The ElevenLabs Starter plan ($5/month) gives you 30,000 characters, which covers roughly 60 average-length responses. The Creator plan ($22/month) bumps this to 100,000 characters — enough for heavy daily use.
Reducing Costs
If you want to cut costs further:
- Use local Whisper for STT — eliminates the transcription cost entirely.
- Use shorter TTS responses — configure your system prompt to keep voice responses concise.
- Use text for long responses — set a character threshold above which OpenClaw sends text instead of voice.
{
skills: {
telegram: {
voice_messages: {
max_tts_characters: 800, // Text-only if response exceeds 800 chars
voice_summary_for_long: true, // Speak a summary, send full text separately
},
},
},
}
Troubleshooting
Voice messages are not being received
Ensure your bot token is correct and that the Telegram skill is running (openclaw status). Check that your Telegram user ID is in the allowed_users list.
Transcription is inaccurate
Background noise is the most common culprit. Telegram compresses voice messages heavily, which can reduce transcription quality. Speaking clearly and minimizing background noise helps significantly.
ElevenLabs responses sound truncated
Check the max_voice_duration setting. If your response is being cut off, increase this value. Also verify that your ElevenLabs plan has sufficient character quota remaining.
Latency is too high
The Turbo v2.5 model is the fastest ElevenLabs option. If latency is still an issue, check your internet connection speed and consider running OpenClaw on a server with a fast connection rather than a local machine behind a slow upload link.
Bot is not responding
Run openclaw logs --skill telegram to see the Telegram skill's log output. Common issues include expired bot tokens and misconfigured webhook URLs.
Conclusion
Giving OpenClaw a voice through Telegram and ElevenLabs transforms an already capable AI agent into something that feels genuinely futuristic.
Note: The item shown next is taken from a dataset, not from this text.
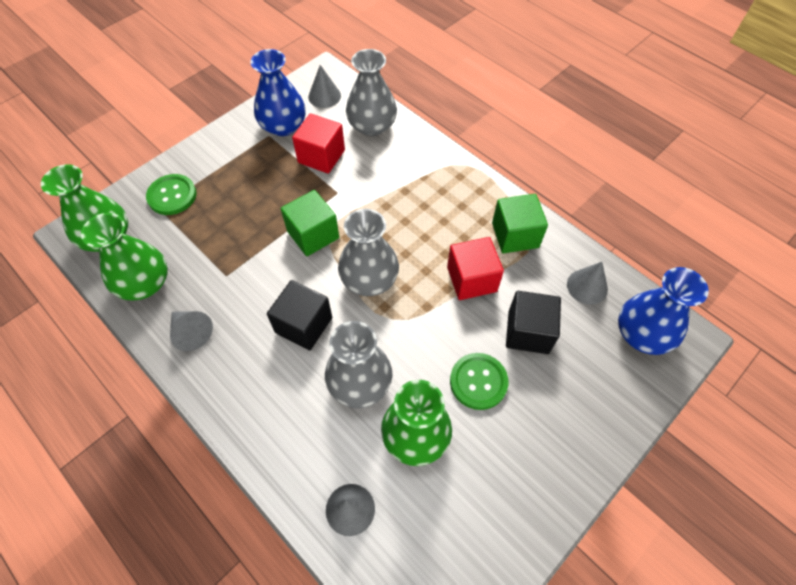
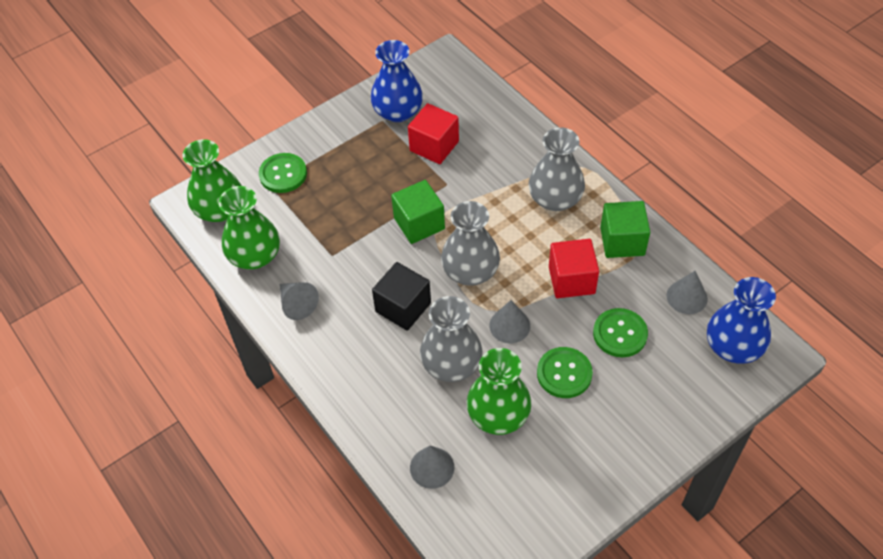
camera: 10 degrees right, 5 degrees down
(324, 96) = (443, 83): grey cone -> grey cone (509, 325)
(372, 126) = (489, 118): grey vase -> grey vase (555, 199)
(528, 332) = (620, 334): black cube -> green button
You pull out your phone, hold the microphone button, and have a natural conversation with an AI that knows your preferences, remembers your projects, and can actually do things — send messages, research topics, manage your schedule, and control your tools.
The setup takes about 20 minutes. The cost is well under a dollar a day for regular use. And the experience is unlike anything else available in the open-source AI space.
Your agent is not just smart anymore. It has a voice. And it is waiting for you on Telegram.